La raison de cette flambée des prix du métal jaune n’est autre que l’évolution des cours à l’international. Même si l’essentiel des bijoux en vente au Maroc provient de la casse (articles en or refondus), les prix restent étroitement corrélés aux cours mondiaux. Ces derniers n’ont pas arrêté d’augmenter suite à la ruée des investisseurs et des Etats vers l’or en raison de la crise et du contexte d’incertitude qui marque les autres produits de placement, notamment les actions et les devises.
Aujourd’hui, l’or s’échange à plus de 1 400 dollars l’once sur les marchés mondiaux. Et tous les analystes s’accordent à dire que la tendance haussière des cours n’est pas près de s’estomper, compte tenu des crises géopolitiques actuelles et des difficultés budgétaires que connaissent plusieurs pays développés.

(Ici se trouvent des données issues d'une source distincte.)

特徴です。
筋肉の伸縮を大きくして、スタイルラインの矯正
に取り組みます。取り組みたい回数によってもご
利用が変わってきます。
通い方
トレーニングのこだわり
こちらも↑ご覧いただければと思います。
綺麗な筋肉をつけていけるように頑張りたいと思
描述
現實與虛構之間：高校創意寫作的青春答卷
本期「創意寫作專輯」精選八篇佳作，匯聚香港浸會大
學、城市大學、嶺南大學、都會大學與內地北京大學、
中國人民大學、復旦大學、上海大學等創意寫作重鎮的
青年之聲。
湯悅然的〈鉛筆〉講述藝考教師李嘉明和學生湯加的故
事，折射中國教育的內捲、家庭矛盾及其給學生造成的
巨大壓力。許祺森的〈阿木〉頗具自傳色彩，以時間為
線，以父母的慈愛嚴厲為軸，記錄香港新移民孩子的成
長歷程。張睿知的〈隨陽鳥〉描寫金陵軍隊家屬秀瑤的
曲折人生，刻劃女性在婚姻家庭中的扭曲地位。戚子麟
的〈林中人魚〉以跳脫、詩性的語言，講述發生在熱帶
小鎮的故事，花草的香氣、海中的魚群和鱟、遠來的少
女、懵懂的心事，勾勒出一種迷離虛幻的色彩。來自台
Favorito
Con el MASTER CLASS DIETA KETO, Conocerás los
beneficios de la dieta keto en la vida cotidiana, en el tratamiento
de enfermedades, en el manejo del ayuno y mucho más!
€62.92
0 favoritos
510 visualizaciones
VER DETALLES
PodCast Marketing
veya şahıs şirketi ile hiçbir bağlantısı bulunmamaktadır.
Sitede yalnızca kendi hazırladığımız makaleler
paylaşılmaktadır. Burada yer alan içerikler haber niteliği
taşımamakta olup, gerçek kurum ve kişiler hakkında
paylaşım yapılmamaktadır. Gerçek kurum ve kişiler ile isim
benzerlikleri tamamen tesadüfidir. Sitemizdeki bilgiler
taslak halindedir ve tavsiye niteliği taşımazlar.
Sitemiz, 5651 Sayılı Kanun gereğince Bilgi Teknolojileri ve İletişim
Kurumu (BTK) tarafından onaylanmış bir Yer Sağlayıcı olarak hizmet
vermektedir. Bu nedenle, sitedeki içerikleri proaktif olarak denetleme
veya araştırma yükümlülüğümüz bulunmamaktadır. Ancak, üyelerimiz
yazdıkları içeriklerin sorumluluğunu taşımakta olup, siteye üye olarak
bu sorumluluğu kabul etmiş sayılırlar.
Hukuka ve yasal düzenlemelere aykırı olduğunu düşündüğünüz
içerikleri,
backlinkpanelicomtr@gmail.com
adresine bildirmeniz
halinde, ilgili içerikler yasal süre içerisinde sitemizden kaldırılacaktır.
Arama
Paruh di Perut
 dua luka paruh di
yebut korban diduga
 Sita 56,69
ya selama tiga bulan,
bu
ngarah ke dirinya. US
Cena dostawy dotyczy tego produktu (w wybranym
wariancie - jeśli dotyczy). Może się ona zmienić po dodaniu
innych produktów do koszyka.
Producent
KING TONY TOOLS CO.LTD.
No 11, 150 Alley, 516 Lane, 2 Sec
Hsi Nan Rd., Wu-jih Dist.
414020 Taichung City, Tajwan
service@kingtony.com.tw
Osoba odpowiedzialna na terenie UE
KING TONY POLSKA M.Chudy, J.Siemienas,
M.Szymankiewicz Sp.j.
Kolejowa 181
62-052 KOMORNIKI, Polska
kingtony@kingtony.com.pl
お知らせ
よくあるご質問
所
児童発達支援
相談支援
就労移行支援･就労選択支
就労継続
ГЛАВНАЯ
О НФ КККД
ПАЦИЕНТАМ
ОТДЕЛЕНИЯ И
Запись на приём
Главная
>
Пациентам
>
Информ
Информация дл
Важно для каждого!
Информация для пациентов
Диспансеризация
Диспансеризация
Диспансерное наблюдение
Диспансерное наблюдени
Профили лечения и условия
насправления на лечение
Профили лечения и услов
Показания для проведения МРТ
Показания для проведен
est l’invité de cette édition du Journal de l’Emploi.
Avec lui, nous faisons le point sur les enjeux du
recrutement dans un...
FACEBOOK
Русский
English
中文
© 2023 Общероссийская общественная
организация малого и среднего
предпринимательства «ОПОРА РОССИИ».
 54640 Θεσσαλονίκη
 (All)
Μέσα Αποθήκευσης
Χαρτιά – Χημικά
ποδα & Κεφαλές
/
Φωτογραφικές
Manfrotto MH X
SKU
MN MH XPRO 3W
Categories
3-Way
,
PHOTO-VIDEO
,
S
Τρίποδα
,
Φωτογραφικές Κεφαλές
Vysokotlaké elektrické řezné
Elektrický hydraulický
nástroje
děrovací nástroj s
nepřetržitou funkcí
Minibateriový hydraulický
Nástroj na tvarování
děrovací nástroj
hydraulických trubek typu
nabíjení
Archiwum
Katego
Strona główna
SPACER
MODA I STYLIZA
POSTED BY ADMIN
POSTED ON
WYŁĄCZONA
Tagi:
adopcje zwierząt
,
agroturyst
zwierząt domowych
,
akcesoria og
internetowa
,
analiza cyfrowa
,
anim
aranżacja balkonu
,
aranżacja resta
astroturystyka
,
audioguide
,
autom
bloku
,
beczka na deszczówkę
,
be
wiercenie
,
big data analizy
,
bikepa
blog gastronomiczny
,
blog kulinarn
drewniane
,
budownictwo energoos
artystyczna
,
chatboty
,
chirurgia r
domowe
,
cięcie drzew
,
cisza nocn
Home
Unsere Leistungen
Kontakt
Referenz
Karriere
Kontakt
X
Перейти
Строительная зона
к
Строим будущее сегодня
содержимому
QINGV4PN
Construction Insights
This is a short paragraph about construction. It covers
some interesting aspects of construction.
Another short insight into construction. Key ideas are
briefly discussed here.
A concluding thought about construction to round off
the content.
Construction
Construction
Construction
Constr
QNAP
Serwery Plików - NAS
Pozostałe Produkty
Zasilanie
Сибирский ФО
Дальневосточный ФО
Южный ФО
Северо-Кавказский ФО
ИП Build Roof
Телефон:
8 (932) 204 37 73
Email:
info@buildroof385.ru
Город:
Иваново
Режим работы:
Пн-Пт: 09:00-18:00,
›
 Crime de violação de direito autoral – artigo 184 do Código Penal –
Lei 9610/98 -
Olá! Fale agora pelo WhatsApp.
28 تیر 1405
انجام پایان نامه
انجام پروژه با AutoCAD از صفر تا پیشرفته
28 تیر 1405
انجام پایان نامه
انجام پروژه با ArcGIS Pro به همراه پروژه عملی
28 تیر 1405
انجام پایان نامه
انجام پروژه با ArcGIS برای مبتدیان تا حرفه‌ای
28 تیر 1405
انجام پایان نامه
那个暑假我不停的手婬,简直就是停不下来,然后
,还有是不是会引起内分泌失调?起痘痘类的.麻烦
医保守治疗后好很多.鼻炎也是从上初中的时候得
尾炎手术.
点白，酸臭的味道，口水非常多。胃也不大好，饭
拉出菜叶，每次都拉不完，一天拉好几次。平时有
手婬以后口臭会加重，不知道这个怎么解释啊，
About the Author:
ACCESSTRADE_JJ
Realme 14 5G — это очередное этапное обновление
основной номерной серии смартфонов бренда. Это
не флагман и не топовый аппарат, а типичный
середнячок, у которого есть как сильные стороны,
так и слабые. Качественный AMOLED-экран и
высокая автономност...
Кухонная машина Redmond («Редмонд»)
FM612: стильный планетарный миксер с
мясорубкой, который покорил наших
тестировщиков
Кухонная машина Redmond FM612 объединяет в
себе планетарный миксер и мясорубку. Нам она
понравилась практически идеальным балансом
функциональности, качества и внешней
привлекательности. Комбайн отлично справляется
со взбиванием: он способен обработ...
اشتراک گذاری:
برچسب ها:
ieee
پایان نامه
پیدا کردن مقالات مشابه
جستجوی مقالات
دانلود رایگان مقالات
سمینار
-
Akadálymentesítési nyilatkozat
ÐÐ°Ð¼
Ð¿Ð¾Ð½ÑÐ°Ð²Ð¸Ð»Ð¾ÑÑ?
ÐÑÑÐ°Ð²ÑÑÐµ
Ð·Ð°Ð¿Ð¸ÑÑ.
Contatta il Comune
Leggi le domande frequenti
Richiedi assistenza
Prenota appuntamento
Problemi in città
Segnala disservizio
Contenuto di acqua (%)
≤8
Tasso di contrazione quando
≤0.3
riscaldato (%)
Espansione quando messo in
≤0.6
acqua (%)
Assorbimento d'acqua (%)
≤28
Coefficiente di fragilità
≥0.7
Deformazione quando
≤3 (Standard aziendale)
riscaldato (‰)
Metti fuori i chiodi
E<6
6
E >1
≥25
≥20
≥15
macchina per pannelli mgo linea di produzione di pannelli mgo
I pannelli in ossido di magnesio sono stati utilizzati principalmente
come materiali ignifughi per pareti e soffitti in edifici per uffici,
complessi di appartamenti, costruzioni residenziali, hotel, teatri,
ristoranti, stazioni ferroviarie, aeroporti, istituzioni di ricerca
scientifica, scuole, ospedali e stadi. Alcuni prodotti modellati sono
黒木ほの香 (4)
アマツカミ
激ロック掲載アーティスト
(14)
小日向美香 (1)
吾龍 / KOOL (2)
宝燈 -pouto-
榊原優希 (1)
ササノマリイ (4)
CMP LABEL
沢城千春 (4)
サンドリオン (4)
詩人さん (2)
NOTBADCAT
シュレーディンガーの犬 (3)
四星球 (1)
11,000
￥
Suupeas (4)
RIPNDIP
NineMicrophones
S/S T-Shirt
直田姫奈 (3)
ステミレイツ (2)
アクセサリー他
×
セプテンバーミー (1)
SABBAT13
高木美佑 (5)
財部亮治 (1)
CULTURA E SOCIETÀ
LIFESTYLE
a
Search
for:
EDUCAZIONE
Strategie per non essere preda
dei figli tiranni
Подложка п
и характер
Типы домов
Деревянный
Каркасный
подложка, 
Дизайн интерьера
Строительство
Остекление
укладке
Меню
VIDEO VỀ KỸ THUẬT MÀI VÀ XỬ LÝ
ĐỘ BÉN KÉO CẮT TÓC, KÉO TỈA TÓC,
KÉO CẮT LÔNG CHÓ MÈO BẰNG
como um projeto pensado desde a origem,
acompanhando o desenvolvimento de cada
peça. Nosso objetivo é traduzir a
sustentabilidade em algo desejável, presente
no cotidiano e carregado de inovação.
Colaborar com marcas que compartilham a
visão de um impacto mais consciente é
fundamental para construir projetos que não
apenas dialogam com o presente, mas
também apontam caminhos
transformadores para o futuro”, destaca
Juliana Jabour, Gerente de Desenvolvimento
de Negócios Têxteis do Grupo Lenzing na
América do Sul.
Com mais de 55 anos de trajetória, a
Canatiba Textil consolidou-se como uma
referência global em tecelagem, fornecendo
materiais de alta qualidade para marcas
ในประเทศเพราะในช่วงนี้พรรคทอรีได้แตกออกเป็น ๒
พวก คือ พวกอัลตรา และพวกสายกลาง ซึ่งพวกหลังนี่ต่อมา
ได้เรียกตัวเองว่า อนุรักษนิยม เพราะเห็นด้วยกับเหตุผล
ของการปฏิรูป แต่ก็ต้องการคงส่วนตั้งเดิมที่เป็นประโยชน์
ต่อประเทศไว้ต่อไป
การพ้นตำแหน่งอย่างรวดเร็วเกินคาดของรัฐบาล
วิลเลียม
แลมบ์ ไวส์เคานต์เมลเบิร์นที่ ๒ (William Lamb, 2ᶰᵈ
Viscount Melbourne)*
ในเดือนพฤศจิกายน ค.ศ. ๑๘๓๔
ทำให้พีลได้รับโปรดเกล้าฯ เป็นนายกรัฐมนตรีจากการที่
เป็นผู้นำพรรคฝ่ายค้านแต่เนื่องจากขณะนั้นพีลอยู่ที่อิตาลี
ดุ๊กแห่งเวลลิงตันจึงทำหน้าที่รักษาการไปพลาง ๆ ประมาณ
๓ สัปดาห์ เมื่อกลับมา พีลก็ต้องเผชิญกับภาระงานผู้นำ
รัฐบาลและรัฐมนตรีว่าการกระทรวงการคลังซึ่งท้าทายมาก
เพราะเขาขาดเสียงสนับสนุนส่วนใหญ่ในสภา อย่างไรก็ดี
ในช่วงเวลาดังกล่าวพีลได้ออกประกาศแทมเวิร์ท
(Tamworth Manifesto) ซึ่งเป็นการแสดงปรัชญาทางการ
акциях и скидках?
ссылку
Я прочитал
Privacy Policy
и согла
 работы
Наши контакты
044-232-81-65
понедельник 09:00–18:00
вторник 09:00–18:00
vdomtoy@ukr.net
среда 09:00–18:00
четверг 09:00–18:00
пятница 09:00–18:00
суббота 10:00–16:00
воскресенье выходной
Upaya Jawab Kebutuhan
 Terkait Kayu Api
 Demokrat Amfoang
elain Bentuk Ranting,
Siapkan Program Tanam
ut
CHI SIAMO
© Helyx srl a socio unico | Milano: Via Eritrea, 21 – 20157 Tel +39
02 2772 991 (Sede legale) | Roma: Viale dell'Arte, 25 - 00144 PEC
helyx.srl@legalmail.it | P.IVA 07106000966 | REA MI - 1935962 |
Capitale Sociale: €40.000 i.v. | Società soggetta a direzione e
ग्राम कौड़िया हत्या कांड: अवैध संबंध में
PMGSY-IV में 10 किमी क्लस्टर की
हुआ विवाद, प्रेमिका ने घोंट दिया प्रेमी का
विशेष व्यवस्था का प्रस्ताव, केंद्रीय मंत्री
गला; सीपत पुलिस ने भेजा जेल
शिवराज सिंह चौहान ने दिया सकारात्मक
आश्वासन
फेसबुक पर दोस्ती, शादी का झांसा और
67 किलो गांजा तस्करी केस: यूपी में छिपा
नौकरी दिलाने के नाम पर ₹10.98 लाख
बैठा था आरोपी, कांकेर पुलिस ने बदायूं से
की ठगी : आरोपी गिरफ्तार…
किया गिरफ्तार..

Quant au foncier, il est certes très difficile de trouver actuellement un petit lot de terrain qui vaut encore 300 000 DH dans la périphérie des grandes villes comme Casablanca, Rabat, Marrakech ou Tanger. Mais si l’on vise d’autres régions qui n’ont pas connu la même surchauffe des prix, par exemple dans la périphérie des villes comme Meknès, Fès, Safi ou Béni-Mellal, les chances sont encore grandes de trouver des parcelles de terrain de 100 mètres carrés et moins à un prix avoisinant les 300 000 DH. La valeur de ces actifs ne peut qu’augmenter à moyen terme. Par exemple, ceux qui ont acquis il y a 3 ou 4 ans des lots de terrain à Deroua, Nouaceur ou Lakhyayta, dans la périphérie de Casablanca, ont vu la valeur de leurs biens plus que doubler actuellement.